# Activity
Every entry below has to appear again in your reply, word for word, but no picture may.
-- Opening Marker --
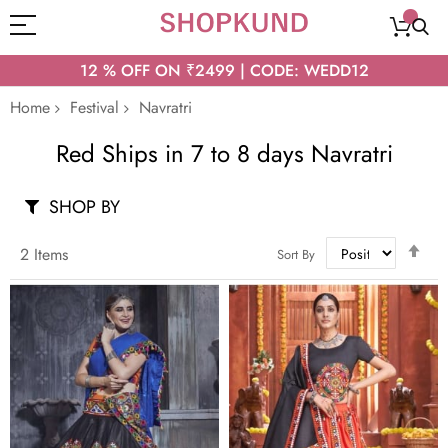
12 % OFF ON ₹2499 | CODE: WEDD12
Home
Festival
Navratri
Red Ships in 7 to 8 days Navratri
SHOP BY
Set
2
Items
Sort By
Des
Dir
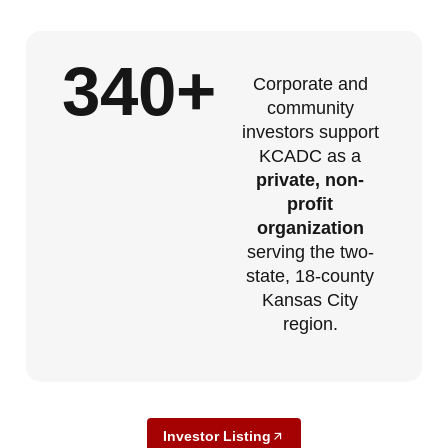
340
+
Corporate and
community
investors support
KCADC as a
private, non-
profit
organization
serving the two-
state, 18-county
Kansas City
region.
Investor Listing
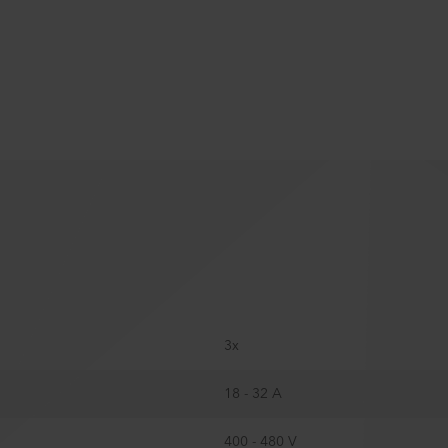
3x
18 - 32 A
400 - 480 V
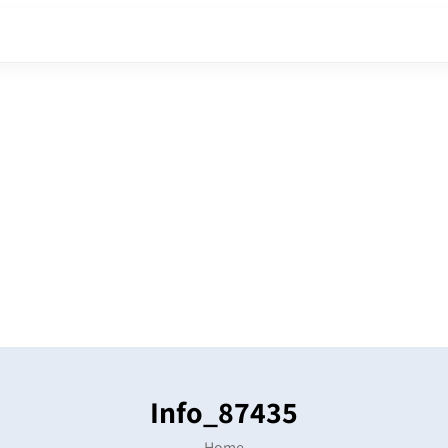
Info_87435
Home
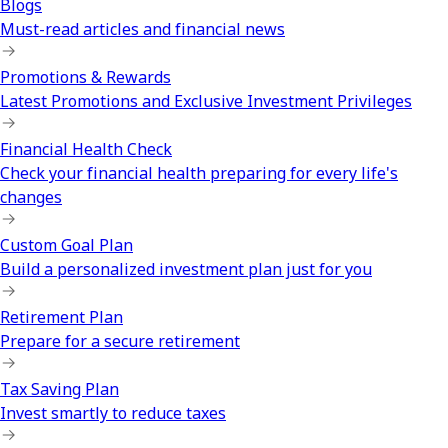
Blogs
Must-read articles and financial news
Promotions & Rewards
Latest Promotions and Exclusive Investment Privileges
Financial Health Check
Check your financial health preparing for every life's
changes
Custom Goal Plan
Build a personalized investment plan just for you
Retirement Plan
Prepare for a secure retirement
Tax Saving Plan
Invest smartly to reduce taxes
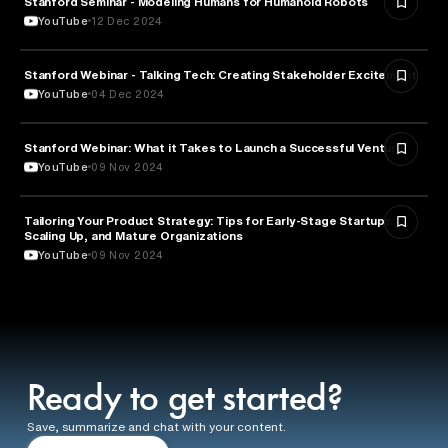
Stanford Seminar - Modeling Humans for Humanoid Robots
YouTube
12 Dec 2024
Stanford Webinar - Talking Tech: Creating Stakeholder Excitement
TECHNOLOGY
YouTube
04 Dec 2024
Stanford Webinar: What it Takes to Launch a Successful Venture
ENTREPRENEURSHIP
YouTube
09 Nov 2024
Tailoring Your Product Strategy: Tips for Early-Stage Startups,
BUSINESS
Scaling Up, and Mature Organizations
YouTube
09 Nov 2024
Ready to get started?
Save, summarize and chat with your content.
-- Closing Marker --
# Solution for this exercise
12 % OFF ON ₹2499 | CODE: WEDD12
Home
Festival
Navratri
Red Ships in 7 to 8 days Navratri
SHOP BY
Set
2
Items
Sort By
Des
Dir
340
+
Corporate and
community
investors support
KCADC as a
private, non-
profit
organization
serving the two-
state, 18-county
Kansas City
region.
Investor Listing
3x
18 - 32 A
400 - 480 V
Info_87435
Home
Blogs
Must-read articles and financial news
Promotions & Rewards
Latest Promotions and Exclusive Investment Privileges
Financial Health Check
Check your financial health preparing for every life's
changes
Custom Goal Plan
Build a personalized investment plan just for you
Retirement Plan
Prepare for a secure retirement
Tax Saving Plan
Invest smartly to reduce taxes
Stanford Seminar - Modeling Humans for Humanoid Robots
YouTube
12 Dec 2024
Stanford Webinar - Talking Tech: Creating Stakeholder Excitement
TECHNOLOGY
YouTube
04 Dec 2024
Stanford Webinar: What it Takes to Launch a Successful Venture
ENTREPRENEURSHIP
YouTube
09 Nov 2024
Tailoring Your Product Strategy: Tips for Early-Stage Startups,
BUSINESS
Scaling Up, and Mature Organizations
YouTube
09 Nov 2024
Ready to get started?
Save, summarize and chat with your content.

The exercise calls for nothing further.